In December, SpaceX landed its Falcon 9 rocket upright after it had traveled to space, marking a leap forward in the development of re-usable rockets.
Amazon and SpaceX itself had previously landed re-usable rockets that descended from sub-orbital space, but the December landing was a first for a rocket meant to deliver cargo and satellites into orbit, and none as flew as far into the stratosphere as the Falcon 9.
Now, SpaceX plans to repeat this feat on Jan. 17th, except this time the Falcon 9 is to land on a naval drone ship in the Pacific Ocean instead of a launchpad on solid ground.
The rocket will launch from Vandenberg Air Force Base in California, carrying a NASA’s Jason-3 satellite that will be deployed to monitor weather patterns on the ocean’s surface, NBC reports.
The Jan 17. launch won’t be the first time SpaceX has tried to land a rocket at sea.

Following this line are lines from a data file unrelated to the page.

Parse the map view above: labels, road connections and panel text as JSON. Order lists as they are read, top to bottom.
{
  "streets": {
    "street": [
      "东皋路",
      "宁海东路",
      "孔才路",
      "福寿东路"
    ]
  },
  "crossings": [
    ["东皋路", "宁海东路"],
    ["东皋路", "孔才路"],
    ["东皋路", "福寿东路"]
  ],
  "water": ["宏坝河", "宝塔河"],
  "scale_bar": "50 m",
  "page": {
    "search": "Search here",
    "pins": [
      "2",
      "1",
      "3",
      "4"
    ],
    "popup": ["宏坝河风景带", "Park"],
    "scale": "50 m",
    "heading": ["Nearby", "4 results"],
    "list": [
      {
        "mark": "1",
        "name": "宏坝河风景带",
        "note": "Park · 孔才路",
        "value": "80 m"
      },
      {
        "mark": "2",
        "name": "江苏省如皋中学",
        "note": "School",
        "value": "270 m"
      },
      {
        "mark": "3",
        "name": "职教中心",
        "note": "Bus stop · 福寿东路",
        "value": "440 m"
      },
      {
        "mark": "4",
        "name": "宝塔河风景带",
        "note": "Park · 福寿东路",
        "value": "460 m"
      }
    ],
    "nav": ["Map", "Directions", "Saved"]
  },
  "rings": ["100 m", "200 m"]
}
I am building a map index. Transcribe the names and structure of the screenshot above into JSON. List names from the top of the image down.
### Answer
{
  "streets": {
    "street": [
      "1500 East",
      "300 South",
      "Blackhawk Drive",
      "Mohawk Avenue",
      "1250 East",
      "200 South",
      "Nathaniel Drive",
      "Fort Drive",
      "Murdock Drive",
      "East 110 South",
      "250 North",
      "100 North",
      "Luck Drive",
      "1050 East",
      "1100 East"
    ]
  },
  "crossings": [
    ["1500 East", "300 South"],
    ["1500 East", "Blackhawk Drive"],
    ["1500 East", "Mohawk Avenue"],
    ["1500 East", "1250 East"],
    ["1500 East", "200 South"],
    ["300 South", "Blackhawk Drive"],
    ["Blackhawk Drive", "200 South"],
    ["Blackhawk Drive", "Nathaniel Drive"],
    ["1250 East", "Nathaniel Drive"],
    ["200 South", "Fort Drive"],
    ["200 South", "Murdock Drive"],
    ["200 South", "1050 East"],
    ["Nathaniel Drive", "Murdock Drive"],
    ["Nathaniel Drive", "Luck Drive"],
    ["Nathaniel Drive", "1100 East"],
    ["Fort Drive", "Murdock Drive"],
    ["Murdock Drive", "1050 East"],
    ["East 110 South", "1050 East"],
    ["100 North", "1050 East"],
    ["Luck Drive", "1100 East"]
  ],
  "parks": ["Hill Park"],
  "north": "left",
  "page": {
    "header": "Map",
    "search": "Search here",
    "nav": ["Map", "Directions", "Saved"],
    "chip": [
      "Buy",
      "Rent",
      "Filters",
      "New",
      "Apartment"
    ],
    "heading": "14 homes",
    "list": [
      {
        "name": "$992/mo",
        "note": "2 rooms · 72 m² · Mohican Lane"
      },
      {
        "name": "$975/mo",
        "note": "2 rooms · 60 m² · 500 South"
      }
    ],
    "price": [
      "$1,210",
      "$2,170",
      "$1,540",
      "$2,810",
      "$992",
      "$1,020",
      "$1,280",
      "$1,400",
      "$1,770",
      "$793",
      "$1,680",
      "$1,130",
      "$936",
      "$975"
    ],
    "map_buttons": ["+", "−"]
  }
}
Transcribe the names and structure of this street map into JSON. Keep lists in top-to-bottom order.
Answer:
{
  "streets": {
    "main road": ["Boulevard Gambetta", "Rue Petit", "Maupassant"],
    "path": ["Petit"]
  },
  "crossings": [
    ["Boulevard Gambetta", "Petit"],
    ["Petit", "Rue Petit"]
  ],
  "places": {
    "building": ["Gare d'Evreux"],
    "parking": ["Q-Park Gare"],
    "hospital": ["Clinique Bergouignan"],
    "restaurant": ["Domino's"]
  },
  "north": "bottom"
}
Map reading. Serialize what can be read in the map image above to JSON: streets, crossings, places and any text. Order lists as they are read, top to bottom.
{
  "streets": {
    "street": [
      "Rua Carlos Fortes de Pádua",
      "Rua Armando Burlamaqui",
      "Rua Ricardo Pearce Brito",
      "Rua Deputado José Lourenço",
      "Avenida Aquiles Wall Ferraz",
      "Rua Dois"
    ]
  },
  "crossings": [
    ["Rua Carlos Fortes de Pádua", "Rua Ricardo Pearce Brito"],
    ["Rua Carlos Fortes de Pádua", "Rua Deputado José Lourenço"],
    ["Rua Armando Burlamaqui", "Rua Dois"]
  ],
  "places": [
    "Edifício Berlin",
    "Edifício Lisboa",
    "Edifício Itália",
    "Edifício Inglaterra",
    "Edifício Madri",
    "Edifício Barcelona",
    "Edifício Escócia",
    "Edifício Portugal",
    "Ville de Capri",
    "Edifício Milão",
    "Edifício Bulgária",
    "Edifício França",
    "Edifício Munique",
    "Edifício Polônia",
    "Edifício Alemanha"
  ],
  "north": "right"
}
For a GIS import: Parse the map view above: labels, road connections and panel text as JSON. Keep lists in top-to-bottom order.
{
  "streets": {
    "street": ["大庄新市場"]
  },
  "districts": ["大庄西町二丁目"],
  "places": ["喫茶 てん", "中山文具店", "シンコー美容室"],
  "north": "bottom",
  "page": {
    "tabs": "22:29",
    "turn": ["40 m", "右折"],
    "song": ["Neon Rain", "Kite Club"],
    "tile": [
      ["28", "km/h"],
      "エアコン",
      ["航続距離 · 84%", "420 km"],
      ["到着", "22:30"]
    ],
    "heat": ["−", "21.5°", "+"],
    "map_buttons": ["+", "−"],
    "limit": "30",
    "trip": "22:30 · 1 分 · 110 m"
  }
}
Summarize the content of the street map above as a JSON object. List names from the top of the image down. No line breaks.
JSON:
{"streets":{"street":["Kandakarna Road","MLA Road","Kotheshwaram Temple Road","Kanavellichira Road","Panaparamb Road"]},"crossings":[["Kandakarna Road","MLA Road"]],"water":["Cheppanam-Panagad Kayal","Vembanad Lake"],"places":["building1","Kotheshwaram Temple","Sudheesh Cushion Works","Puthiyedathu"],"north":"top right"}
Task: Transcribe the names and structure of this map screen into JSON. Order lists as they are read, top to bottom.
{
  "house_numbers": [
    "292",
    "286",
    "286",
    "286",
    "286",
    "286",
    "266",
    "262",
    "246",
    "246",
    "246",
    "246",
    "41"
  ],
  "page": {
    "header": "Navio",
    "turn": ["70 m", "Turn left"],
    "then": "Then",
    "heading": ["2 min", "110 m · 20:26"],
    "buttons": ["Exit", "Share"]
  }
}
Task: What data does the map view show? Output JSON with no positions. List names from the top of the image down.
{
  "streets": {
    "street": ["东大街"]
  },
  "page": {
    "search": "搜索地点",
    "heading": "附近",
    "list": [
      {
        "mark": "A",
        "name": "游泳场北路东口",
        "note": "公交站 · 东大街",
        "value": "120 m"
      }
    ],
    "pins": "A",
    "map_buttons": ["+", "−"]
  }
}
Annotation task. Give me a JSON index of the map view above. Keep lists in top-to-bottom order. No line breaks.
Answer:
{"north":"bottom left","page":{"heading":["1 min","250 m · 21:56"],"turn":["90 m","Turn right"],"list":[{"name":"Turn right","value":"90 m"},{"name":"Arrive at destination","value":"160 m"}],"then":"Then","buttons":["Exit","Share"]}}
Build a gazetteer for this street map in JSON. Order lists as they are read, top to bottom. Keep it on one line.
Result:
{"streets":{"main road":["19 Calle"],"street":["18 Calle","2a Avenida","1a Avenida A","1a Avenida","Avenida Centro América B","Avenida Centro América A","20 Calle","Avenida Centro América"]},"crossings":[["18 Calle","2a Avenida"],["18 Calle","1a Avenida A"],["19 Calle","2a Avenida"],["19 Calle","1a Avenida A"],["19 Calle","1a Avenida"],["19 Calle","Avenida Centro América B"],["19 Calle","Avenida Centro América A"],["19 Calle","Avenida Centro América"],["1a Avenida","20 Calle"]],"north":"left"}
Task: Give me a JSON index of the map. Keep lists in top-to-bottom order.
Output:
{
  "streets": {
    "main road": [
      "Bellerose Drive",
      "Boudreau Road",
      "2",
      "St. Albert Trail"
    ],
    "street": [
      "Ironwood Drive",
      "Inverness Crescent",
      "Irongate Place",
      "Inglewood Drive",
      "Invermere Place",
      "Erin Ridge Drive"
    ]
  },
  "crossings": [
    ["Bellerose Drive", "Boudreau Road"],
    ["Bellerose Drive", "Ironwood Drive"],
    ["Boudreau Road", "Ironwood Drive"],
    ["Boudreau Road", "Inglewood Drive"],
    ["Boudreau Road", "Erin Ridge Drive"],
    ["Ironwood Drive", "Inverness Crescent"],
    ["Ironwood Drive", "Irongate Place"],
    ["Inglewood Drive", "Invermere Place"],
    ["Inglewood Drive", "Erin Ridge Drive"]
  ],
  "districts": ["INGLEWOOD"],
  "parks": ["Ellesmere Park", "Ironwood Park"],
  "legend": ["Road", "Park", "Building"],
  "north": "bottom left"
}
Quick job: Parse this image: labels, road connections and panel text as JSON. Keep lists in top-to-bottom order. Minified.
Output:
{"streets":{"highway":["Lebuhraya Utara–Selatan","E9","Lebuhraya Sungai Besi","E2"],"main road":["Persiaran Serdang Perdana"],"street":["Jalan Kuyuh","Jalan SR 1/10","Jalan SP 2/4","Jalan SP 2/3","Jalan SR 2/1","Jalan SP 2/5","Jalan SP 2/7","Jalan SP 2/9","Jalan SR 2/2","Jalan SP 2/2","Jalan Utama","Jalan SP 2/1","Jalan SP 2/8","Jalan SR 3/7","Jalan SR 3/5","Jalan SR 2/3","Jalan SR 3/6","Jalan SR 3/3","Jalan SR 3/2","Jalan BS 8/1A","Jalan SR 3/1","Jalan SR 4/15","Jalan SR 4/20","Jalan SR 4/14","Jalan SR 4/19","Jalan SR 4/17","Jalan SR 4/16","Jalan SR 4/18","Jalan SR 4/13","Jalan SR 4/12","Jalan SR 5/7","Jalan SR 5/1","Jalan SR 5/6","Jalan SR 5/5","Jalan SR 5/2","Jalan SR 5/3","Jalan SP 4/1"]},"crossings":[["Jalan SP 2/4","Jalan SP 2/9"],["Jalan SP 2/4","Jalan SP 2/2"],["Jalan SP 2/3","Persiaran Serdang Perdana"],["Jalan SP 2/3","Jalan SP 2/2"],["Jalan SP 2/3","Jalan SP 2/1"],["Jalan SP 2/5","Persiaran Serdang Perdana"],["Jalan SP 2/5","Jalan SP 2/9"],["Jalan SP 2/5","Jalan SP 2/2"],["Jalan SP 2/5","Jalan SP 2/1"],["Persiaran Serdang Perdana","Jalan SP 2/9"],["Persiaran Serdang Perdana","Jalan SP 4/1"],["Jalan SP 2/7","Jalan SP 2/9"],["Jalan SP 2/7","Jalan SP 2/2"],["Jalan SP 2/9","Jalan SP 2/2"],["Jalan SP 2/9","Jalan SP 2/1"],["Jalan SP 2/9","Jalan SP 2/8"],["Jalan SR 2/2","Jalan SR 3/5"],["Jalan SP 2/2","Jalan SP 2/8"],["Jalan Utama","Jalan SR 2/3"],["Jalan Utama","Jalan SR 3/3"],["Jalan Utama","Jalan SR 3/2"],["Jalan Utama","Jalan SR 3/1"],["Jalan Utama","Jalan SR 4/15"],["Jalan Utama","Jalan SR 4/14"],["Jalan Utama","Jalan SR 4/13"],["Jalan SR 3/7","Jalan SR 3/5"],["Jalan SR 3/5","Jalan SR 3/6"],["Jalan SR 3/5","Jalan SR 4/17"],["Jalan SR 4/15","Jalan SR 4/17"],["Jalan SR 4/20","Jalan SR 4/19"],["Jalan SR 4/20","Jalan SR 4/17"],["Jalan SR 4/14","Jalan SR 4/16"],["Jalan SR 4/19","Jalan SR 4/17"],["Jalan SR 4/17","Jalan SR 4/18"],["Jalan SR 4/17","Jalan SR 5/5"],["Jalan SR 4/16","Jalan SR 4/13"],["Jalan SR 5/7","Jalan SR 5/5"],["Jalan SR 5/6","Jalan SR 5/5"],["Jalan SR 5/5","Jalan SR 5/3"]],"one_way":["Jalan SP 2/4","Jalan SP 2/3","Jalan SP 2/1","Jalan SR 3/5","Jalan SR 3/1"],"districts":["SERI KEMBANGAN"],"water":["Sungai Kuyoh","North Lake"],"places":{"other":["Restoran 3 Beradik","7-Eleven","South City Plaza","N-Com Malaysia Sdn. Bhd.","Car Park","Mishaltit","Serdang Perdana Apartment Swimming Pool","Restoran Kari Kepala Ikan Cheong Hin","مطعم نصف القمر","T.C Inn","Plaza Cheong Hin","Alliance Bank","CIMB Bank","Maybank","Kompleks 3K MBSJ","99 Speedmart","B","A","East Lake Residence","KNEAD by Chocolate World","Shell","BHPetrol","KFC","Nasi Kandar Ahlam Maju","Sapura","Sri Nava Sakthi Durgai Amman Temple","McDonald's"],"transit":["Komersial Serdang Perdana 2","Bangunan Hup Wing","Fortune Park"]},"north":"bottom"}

The company made two failed attempt to land the Falcon 9 rocket on a barge in the Atlantic in January and April of last year, with the latter caught on tape.
Reusable rockets would enable NASA, which has experienced budget reductions in recent years, and other space agencies to cut down on the cost of space missions.
“A jumbo jet costs about the same as one of our Falcon 9 rockets, but airlines don’t junk a plane after a one-way trip from LA to New York. Yet when it comes to space travel, rockets fly only once—even though the rocket itself represents the majority of launch cost,” SpaceX.com states.